My children, now in their early 30s, appreciated me as a mother-doctor. About two years ago, they wrote an essay, “The Doctor who Raised Us,” in which they stated, “We knew our mother as a doctor, so we came to see doctors as nurturing, gentle and kind. Moreover, we came to see women as intelligent, capable and strong. How could there be any contradiction in the twinned calling of doctor mom, when the aptitudes of each are so clearly inseparable from the other?”

Skills every physician in training should have for endocrinology but won’t be tested for on the board exam: Compassion, empathy, respect for people and the ability to listen are skills that every doctor should have. These are skills that are integral to the practice of humanistic medicine, and essential for a good patient-physician relationship.

Skills that every physician in training should have for the specialty of endocrinology include ability to solve problems, make decisions, communicate, and work in teams. Our patients present with symptoms and sometimes signs that can be puzzling, and must be evaluated or confirmed by lab tests—hormone measurements in blood or urine—and sometimes imaging.

Interpretation of all the data to decide upon a diagnosis and the appropriate treatment involves problem-solving and decision-making skills.
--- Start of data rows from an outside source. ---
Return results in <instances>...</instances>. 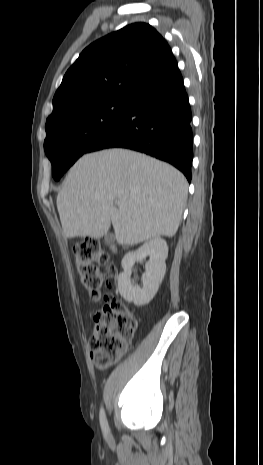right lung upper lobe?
Masks as SVG:
<instances>
[{"label":"right lung upper lobe","mask_w":263,"mask_h":465,"mask_svg":"<svg viewBox=\"0 0 263 465\" xmlns=\"http://www.w3.org/2000/svg\"><path fill=\"white\" fill-rule=\"evenodd\" d=\"M178 68L164 38L133 23L89 45L66 72L47 121L96 100L132 97Z\"/></svg>","instance_id":"obj_1"}]
</instances>
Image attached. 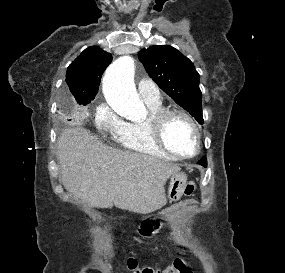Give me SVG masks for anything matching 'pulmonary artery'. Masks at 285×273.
Listing matches in <instances>:
<instances>
[{
	"instance_id": "e3ab8cb5",
	"label": "pulmonary artery",
	"mask_w": 285,
	"mask_h": 273,
	"mask_svg": "<svg viewBox=\"0 0 285 273\" xmlns=\"http://www.w3.org/2000/svg\"><path fill=\"white\" fill-rule=\"evenodd\" d=\"M137 85L138 91L145 102L161 101L160 90L152 80L148 78H141Z\"/></svg>"
}]
</instances>
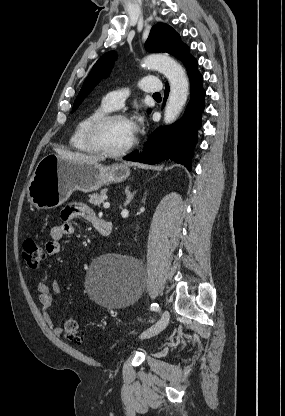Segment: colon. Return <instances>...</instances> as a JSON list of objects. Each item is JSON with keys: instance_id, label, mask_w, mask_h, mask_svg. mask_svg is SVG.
I'll return each instance as SVG.
<instances>
[{"instance_id": "colon-1", "label": "colon", "mask_w": 285, "mask_h": 416, "mask_svg": "<svg viewBox=\"0 0 285 416\" xmlns=\"http://www.w3.org/2000/svg\"><path fill=\"white\" fill-rule=\"evenodd\" d=\"M22 256L27 265L36 269L44 258L42 247L33 239H26L22 245ZM65 337L75 344H82L84 338L80 332L79 324L75 319H67L64 323Z\"/></svg>"}]
</instances>
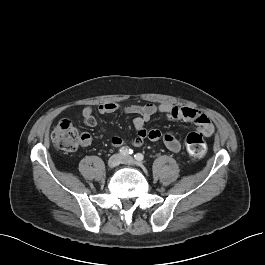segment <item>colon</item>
Returning <instances> with one entry per match:
<instances>
[{
    "mask_svg": "<svg viewBox=\"0 0 265 265\" xmlns=\"http://www.w3.org/2000/svg\"><path fill=\"white\" fill-rule=\"evenodd\" d=\"M81 140L82 136L69 120H62L53 129L52 141L62 151H76ZM185 144L189 155L193 158H201L206 153V141L199 132H190L186 136Z\"/></svg>",
    "mask_w": 265,
    "mask_h": 265,
    "instance_id": "obj_1",
    "label": "colon"
}]
</instances>
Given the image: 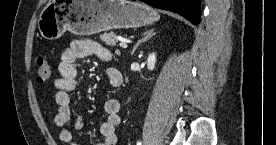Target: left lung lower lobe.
<instances>
[{
  "label": "left lung lower lobe",
  "instance_id": "obj_1",
  "mask_svg": "<svg viewBox=\"0 0 276 145\" xmlns=\"http://www.w3.org/2000/svg\"><path fill=\"white\" fill-rule=\"evenodd\" d=\"M156 8L178 13L192 24L200 22V0H141Z\"/></svg>",
  "mask_w": 276,
  "mask_h": 145
}]
</instances>
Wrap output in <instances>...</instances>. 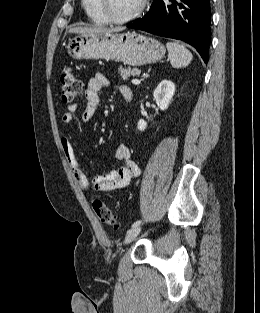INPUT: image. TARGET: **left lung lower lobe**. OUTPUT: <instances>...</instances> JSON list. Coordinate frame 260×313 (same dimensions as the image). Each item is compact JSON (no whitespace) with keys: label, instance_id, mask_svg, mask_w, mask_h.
<instances>
[{"label":"left lung lower lobe","instance_id":"0a47b994","mask_svg":"<svg viewBox=\"0 0 260 313\" xmlns=\"http://www.w3.org/2000/svg\"><path fill=\"white\" fill-rule=\"evenodd\" d=\"M209 0H154L149 12L127 27L185 41L208 62Z\"/></svg>","mask_w":260,"mask_h":313}]
</instances>
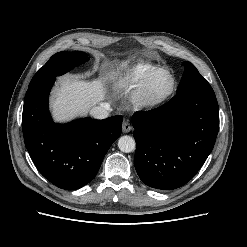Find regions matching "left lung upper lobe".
I'll return each instance as SVG.
<instances>
[{"instance_id":"1","label":"left lung upper lobe","mask_w":247,"mask_h":247,"mask_svg":"<svg viewBox=\"0 0 247 247\" xmlns=\"http://www.w3.org/2000/svg\"><path fill=\"white\" fill-rule=\"evenodd\" d=\"M182 65L184 66V73L177 88V93L191 88L213 90L194 65L188 61L182 63Z\"/></svg>"}]
</instances>
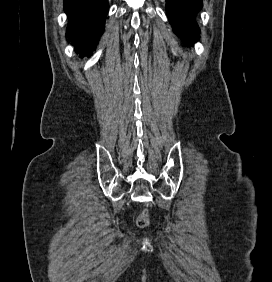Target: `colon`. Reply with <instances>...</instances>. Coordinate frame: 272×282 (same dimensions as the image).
<instances>
[{"instance_id": "obj_1", "label": "colon", "mask_w": 272, "mask_h": 282, "mask_svg": "<svg viewBox=\"0 0 272 282\" xmlns=\"http://www.w3.org/2000/svg\"><path fill=\"white\" fill-rule=\"evenodd\" d=\"M137 223H138V225H139L140 227H145V226H147V224H148V217H147V213H146L145 211H143V212L141 213V215H140L139 218H138Z\"/></svg>"}]
</instances>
As endocrinologists, we work closely with other specialists—surgeons, radiologists, nutritionists, etc. To do this effectively requires communication skills and teamwork.

One question physicians in training should ask themselves before pursuing endocrinology: Do I like evaluating complex problems? Am I comfortable with not making a definitive diagnosis at the first visit?

Related Coverage

Residency specialties that medical students are researching most

Books every medical student interested in endocrinology should be reading: These are books that could be helpful to many medical students, not just those interested in endocrinology.

God's Hotel: A Doctor, a Hospital, and a Pilgrimage to the Heart of Medicine, and Slow Medicine: The Way to Healing, by Victoria Sweet, MD. These books show the importance of empathy and compassion and taking the time to get to know patients, make the right diagnosis, and choose the most appropriate therapies for each individual.

The Best of Bellevue Literary Review, edited by Danielle Ofri, MD, PhD. These short stories may help the reader or medical student gain a better understanding of people, their social situation and the way illness affects everyone, including the patient, their friends and family, and the doctor.

The online resource students interested in endocrinology should follow: Endocrine Society.

Quick insights I would give students who are considering endocrinology:

  • Spend time with an endocrinologist to see if you like the practice of endocrinology.
  • Read about some of the endocrine diseases in a medical textbook.
  • Remember that endocrine diseases can be fascinating, but the disease does not define the patient.